**Dataset entries**
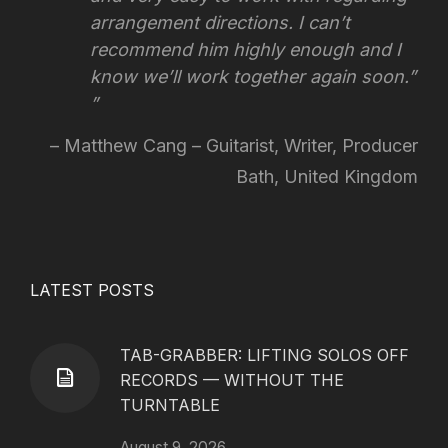
arrangement directions.
I can’t
recommend him highly enough and I
know we’ll work together again soon.”
Matthew Cang – Guitarist, Writer, Producer
Bath, United Kingdom
LATEST POSTS
TAB-GRABBER: LIFTING SOLOS OFF
RECORDS — WITHOUT THE
TURNTABLE
August 9, 2026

**How to complete this task**
The answer must be the entries above, printed exactly, with no pictures.

**Response area**
arrangement directions.
I can’t
recommend him highly enough and I
know we’ll work together again soon.”
Matthew Cang – Guitarist, Writer, Producer
Bath, United Kingdom
LATEST POSTS
TAB-GRABBER: LIFTING SOLOS OFF
RECORDS — WITHOUT THE
TURNTABLE
August 9, 2026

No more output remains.